さて、11月20日のブログで述べた「サイクル」(中間結果→判断→対応)がいつまで続くのか──それを決めるのも、自分自身です。
この部分も、すごく重要なポイントです。
株価変動を見て「当たった」「曲がった」と気にするのは当然ですが、途中経過を見て対応するというサイクル、最終的に手仕舞いして終了するまでのサイクルをコントロールするのは、自分自身の行動だけです。
「サイクル」について、スポーツで考えてみましょう。
ゴルフは18ホールで1ラウンド、ボーリングならば10フレームで1ゲーム、マラソンは42.195キロメートルなどと、明確な「区切り」が存在します。
でもトレードは、それすらも自分で決めるのです。
遅くまで飲んで終電を逃したら、「タクシーで帰る」とか「駅の近くに泊まる」といった対応を思いつくでしょうが、時間軸を思いきり長くして「朝になれば、また電車が動くよね」というのもアリ! これがトレードの現実です。
ちなみに、計画的、戦略的に「朝を待つ」のではなく、なんとなく先送りしてしまった結果が、多くの人が抱えている塩漬け株です。
これは、自分自身の“ワンラウンド”を決められずにいる状態です。
塩漬けを始末できない自分を容認せず、猛省しなければならないのです。
計画なしの先送りは、何日もボーッと駅に座っているのと同じ状態ですから……。
中源線は、値動きによって機械的判断を下します。
期待と異なることもあるのですが、「居過ごして塩漬けができる」とか「放置して損が極端に膨らむ」といった悲劇はありません。
自動的に、戦略的な「区切り」が生まれるのです。
自由に考えて自分で決めなければいけない「対応」を、自分自身の手で適正にコントロールするために、「理想」とする予測を基準にします。
必然的に、「当てたい!」と思うのですが、当てようとすると混乱します。
さて、この部分が「最適な分散投資」の答えにつながります。
林投資研究所では、上場全銘柄の中源線シグナルを毎日更新するサービス「中源線シグナル配信」を行っています。その中で、旧東証一部に限定して、パフォーマンスが良好かつ安定している銘柄を「ユニバース」として選定し、約1年間のチャートまで表示できるようにしています。

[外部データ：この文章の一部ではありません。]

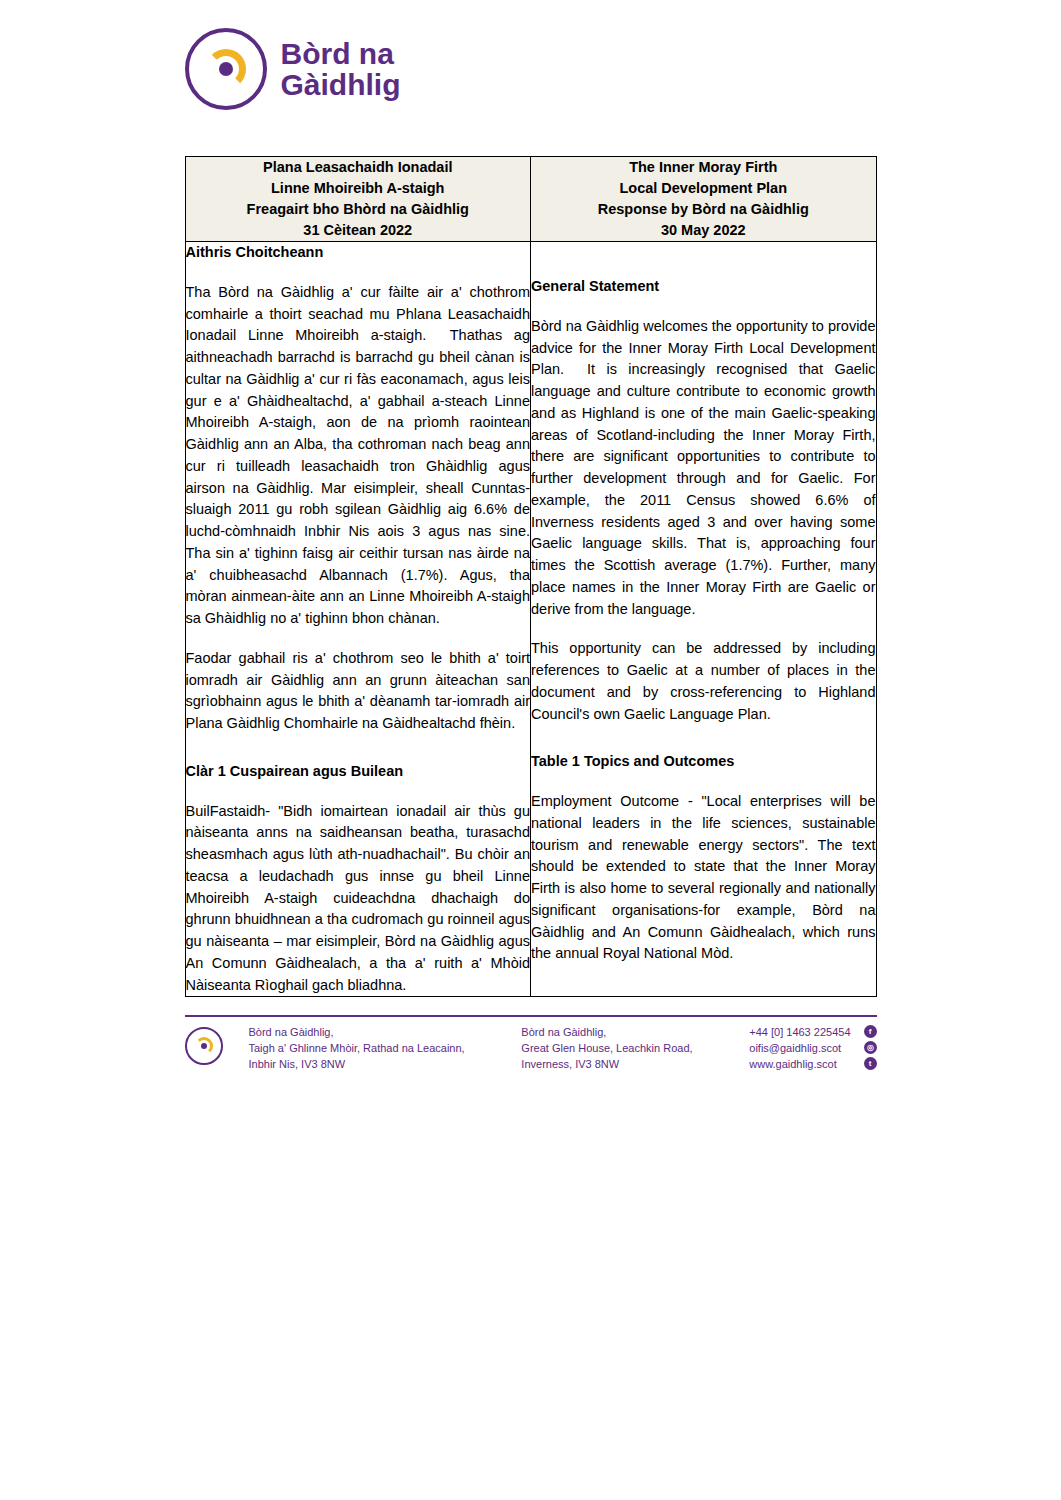Bòrd na
Gàidhlig
| Plana Leasachaidh Ionadail Linne Mhoireibh A-staigh Freagairt bho Bhòrd na Gàidhlig 31 Cèitean 2022 | The Inner Moray Firth Local Development Plan Response by Bòrd na Gàidhlig 30 May 2022 |
| Aithris Choitcheann Tha Bòrd na Gàidhlig a' cur fàilte air a' chothrom comhairle a thoirt seachad mu Phlana Leasachaidh Ionadail Linne Mhoireibh a-staigh. Thathas ag aithneachadh barrachd is barrachd gu bheil cànan is cultar na Gàidhlig a' cur ri fàs eaconamach, agus leis gur e a' Ghàidhealtachd, a' gabhail a-steach Linne Mhoireibh A-staigh, aon de na prìomh raointean Gàidhlig ann an Alba, tha cothroman nach beag ann cur ri tuilleadh leasachaidh tron Ghàidhlig agus airson na Gàidhlig. Mar eisimpleir, sheall Cunntas-sluaigh 2011 gu robh sgilean Gàidhlig aig 6.6% de luchd-còmhnaidh Inbhir Nis aois 3 agus nas sine. Tha sin a' tighinn faisg air ceithir tursan nas àirde na a' chuibheasachd Albannach (1.7%). Agus, tha mòran ainmean-àite ann an Linne Mhoireibh A-staigh sa Ghàidhlig no a' tighinn bhon chànan. Faodar gabhail ris a' chothrom seo le bhith a' toirt iomradh air Gàidhlig ann an grunn àiteachan san sgrìobhainn agus le bhith a' dèanamh tar-iomradh air Plana Gàidhlig Chomhairle na Gàidhealtachd fhèin. Clàr 1 Cuspairean agus Builean BuilFastaidh- "Bidh iomairtean ionadail air thùs gu nàiseanta anns na saidheansan beatha, turasachd sheasmhach agus lùth ath-nuadhachail". Bu chòir an teacsa a leudachadh gus innse gu bheil Linne Mhoireibh A-staigh cuideachdna dhachaigh do ghrunn bhuidhnean a tha cudromach gu roinneil agus gu nàiseanta – mar eisimpleir, Bòrd na Gàidhlig agus An Comunn Gàidhealach, a tha a' ruith a' Mhòid Nàiseanta Rìoghail gach bliadhna. | General Statement Bòrd na Gàidhlig welcomes the opportunity to provide advice for the Inner Moray Firth Local Development Plan. It is increasingly recognised that Gaelic language and culture contribute to economic growth and as Highland is one of the main Gaelic-speaking areas of Scotland-including the Inner Moray Firth, there are significant opportunities to contribute to further development through and for Gaelic. For example, the 2011 Census showed 6.6% of Inverness residents aged 3 and over having some Gaelic language skills. That is, approaching four times the Scottish average (1.7%). Further, many place names in the Inner Moray Firth are Gaelic or derive from the language. This opportunity can be addressed by including references to Gaelic at a number of places in the document and by cross-referencing to Highland Council's own Gaelic Language Plan. Table 1 Topics and Outcomes Employment Outcome - "Local enterprises will be national leaders in the life sciences, sustainable tourism and renewable energy sectors". The text should be extended to state that the Inner Moray Firth is also home to several regionally and nationally significant organisations-for example, Bòrd na Gàidhlig and An Comunn Gàidhealach, which runs the annual Royal National Mòd. |
Bòrd na Gàidhlig,
Taigh a' Ghlinne Mhòir, Rathad na Leacainn,
Inbhir Nis, IV3 8NW
Bòrd na Gàidhlig,
Great Glen House, Leachkin Road,
Inverness, IV3 8NW
+44 [0] 1463 225454
oifis@gaidhlig.scot
www.gaidhlig.scot
f ◎ t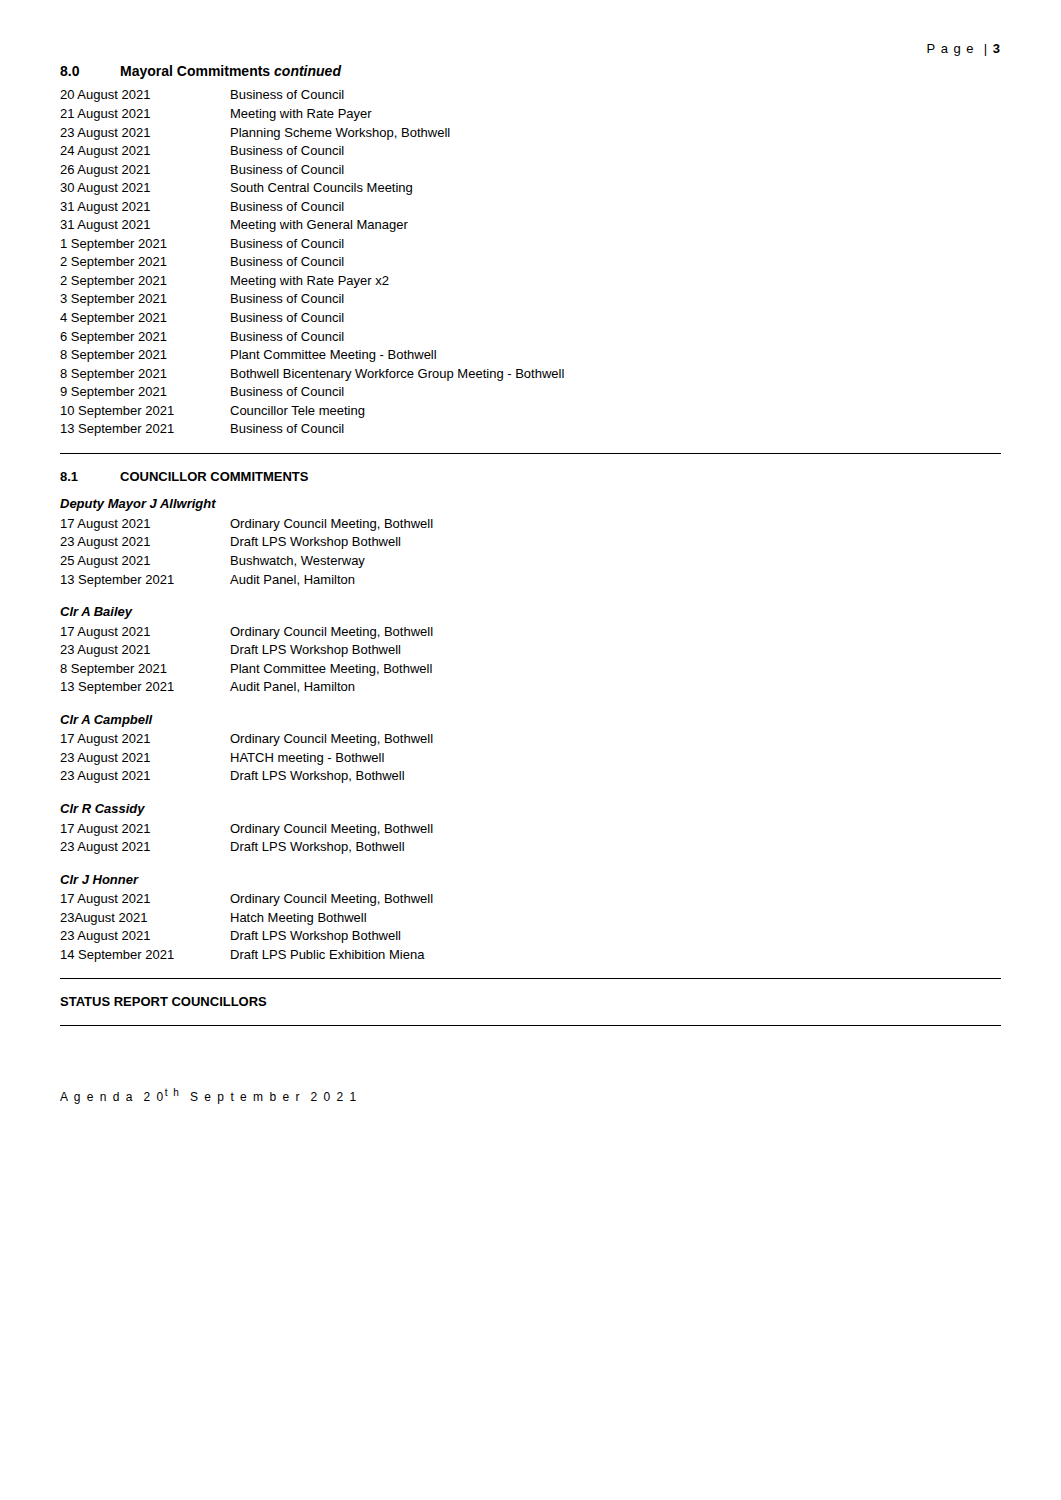P a g e | 3
8.0 Mayoral Commitments continued
| 20 August 2021 | Business of Council |
| 21 August 2021 | Meeting with Rate Payer |
| 23 August 2021 | Planning Scheme Workshop, Bothwell |
| 24 August 2021 | Business of Council |
| 26 August 2021 | Business of Council |
| 30 August 2021 | South Central Councils Meeting |
| 31 August 2021 | Business of Council |
| 31 August 2021 | Meeting with General Manager |
| 1 September 2021 | Business of Council |
| 2 September 2021 | Business of Council |
| 2 September 2021 | Meeting with Rate Payer x2 |
| 3 September 2021 | Business of Council |
| 4 September 2021 | Business of Council |
| 6 September 2021 | Business of Council |
| 8 September 2021 | Plant Committee Meeting - Bothwell |
| 8 September 2021 | Bothwell Bicentenary Workforce Group Meeting - Bothwell |
| 9 September 2021 | Business of Council |
| 10 September 2021 | Councillor Tele meeting |
| 13 September 2021 | Business of Council |
8.1 COUNCILLOR COMMITMENTS
Deputy Mayor J Allwright
| 17 August 2021 | Ordinary Council Meeting, Bothwell |
| 23 August 2021 | Draft LPS Workshop Bothwell |
| 25 August 2021 | Bushwatch, Westerway |
| 13 September 2021 | Audit Panel, Hamilton |
Clr A Bailey
| 17 August 2021 | Ordinary Council Meeting, Bothwell |
| 23 August 2021 | Draft LPS Workshop Bothwell |
| 8 September 2021 | Plant Committee Meeting, Bothwell |
| 13 September 2021 | Audit Panel, Hamilton |
Clr A Campbell
| 17 August 2021 | Ordinary Council Meeting, Bothwell |
| 23 August 2021 | HATCH meeting - Bothwell |
| 23 August 2021 | Draft LPS Workshop, Bothwell |
Clr R Cassidy
| 17 August 2021 | Ordinary Council Meeting, Bothwell |
| 23 August 2021 | Draft LPS Workshop, Bothwell |
Clr J Honner
| 17 August 2021 | Ordinary Council Meeting, Bothwell |
| 23August 2021 | Hatch Meeting Bothwell |
| 23 August 2021 | Draft LPS Workshop Bothwell |
| 14 September 2021 | Draft LPS Public Exhibition Miena |
STATUS REPORT COUNCILLORS
A g e n d a 2 0t h S e p t e m b e r 2 0 2 1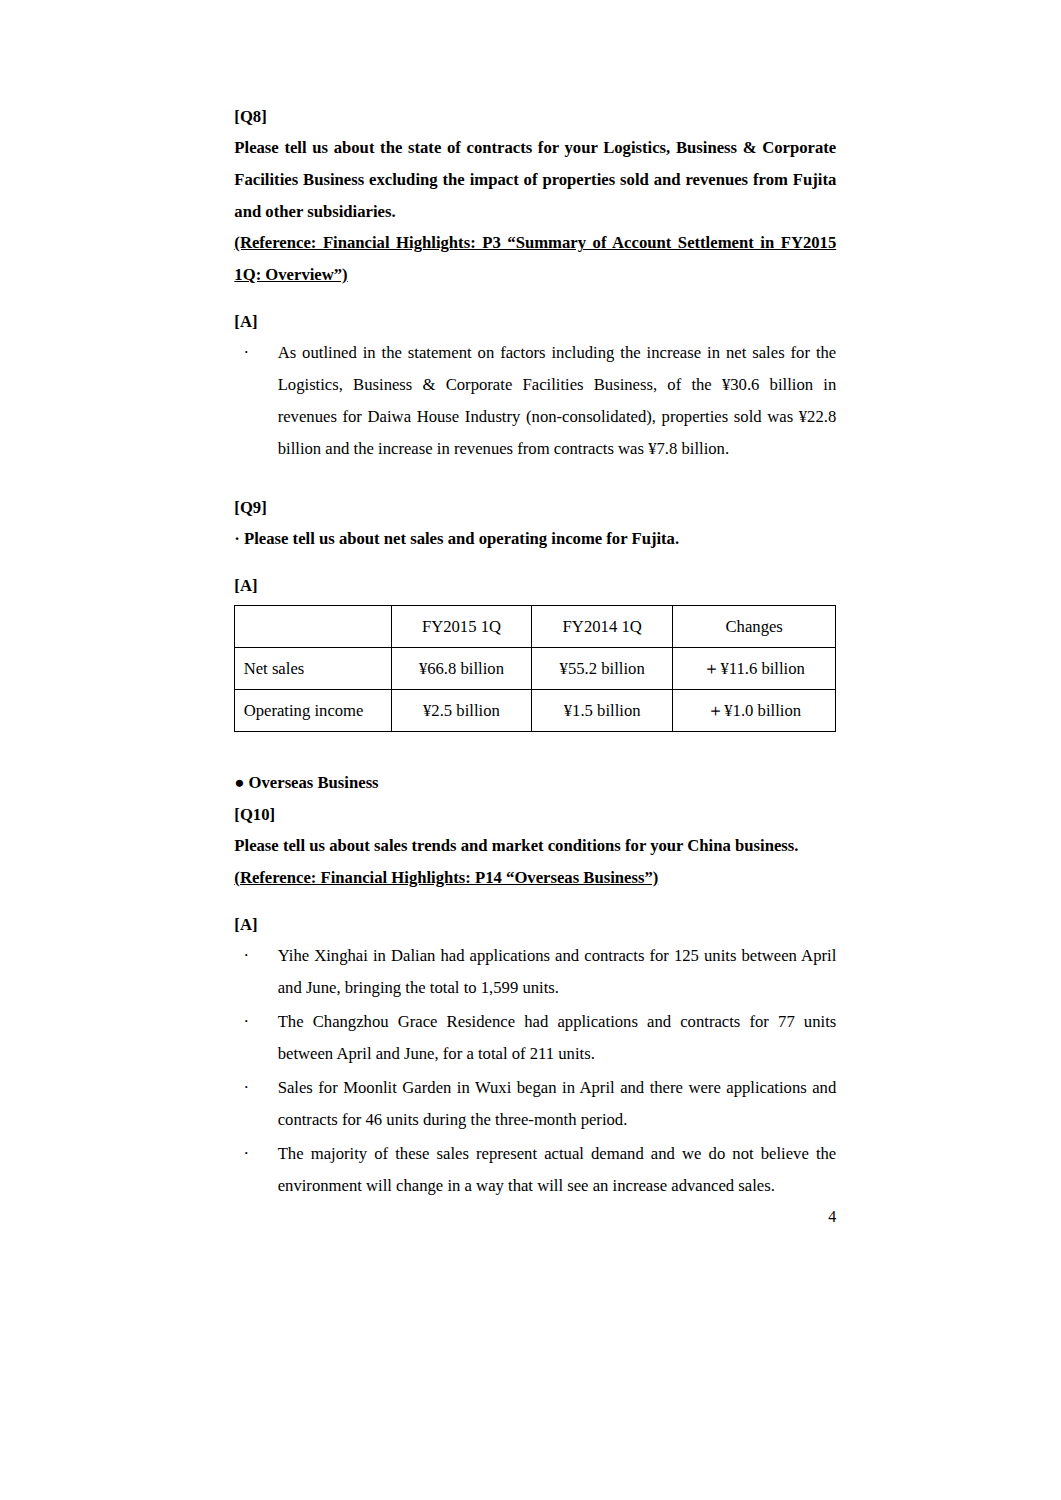[Q8]
Please tell us about the state of contracts for your Logistics, Business & Corporate Facilities Business excluding the impact of properties sold and revenues from Fujita and other subsidiaries.
(Reference: Financial Highlights: P3 “Summary of Account Settlement in FY2015 1Q: Overview”)
[A]
As outlined in the statement on factors including the increase in net sales for the Logistics, Business & Corporate Facilities Business, of the ¥30.6 billion in revenues for Daiwa House Industry (non-consolidated), properties sold was ¥22.8 billion and the increase in revenues from contracts was ¥7.8 billion.
[Q9]
· Please tell us about net sales and operating income for Fujita.
[A]
| | FY2015 1Q | FY2014 1Q | Changes |
| Net sales | ¥66.8 billion | ¥55.2 billion | ＋¥11.6 billion |
| Operating income | ¥2.5 billion | ¥1.5 billion | ＋¥1.0 billion |
● Overseas Business
[Q10]
Please tell us about sales trends and market conditions for your China business.
(Reference: Financial Highlights: P14 “Overseas Business”)
[A]
Yihe Xinghai in Dalian had applications and contracts for 125 units between April and June, bringing the total to 1,599 units.
The Changzhou Grace Residence had applications and contracts for 77 units between April and June, for a total of 211 units.
Sales for Moonlit Garden in Wuxi began in April and there were applications and contracts for 46 units during the three-month period.
The majority of these sales represent actual demand and we do not believe the environment will change in a way that will see an increase advanced sales.
4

「ユニバース」のチャートを見て、分散投資のバスケットをつくるための銘柄選びが可能なのですが、人間ですから「直近の1年で当たっているもの」という観点に偏りがちです。
これが「当てたい!」という心理、トレードの流れを壊してしまう思考なのです。
トレードで「理想」を定義するのは、当たり外れの波があることを前提に「対応」をコントロールするためです。それなのに、期待と異なる「ハズレ」はない、という前提にすり替わってしまうのです。
もし、同じような銘柄、例えば業種や業態が似ている銘柄を組み合わせると、当たり外れの波が同じになる可能性が高まります。連敗するケースが同時に発生して「もう、やってらんねぇ!」という状態になる危険性もある、ということです。
だから、安定を求めて行う分散投資で第一に考えるのは、「動きが異なる銘柄の組み合わせ」なのです。
なんとなくの感覚で「当たっている」ものを選ぶだけだと、常に「当たってくれ~」と願うばかりになりかねません。戦略的に銘柄を組み合わせ、落ち着いて見直しながら必要に応じて入れ替えを考えていくのが、私たちプレーヤーのシゴトです。
そのために、選ぶポイントを独自に設定するのは、トレードの実践で「予測」「中間の結果」「対応」という戦略的かつ計画的な行動と、全く同じなのです。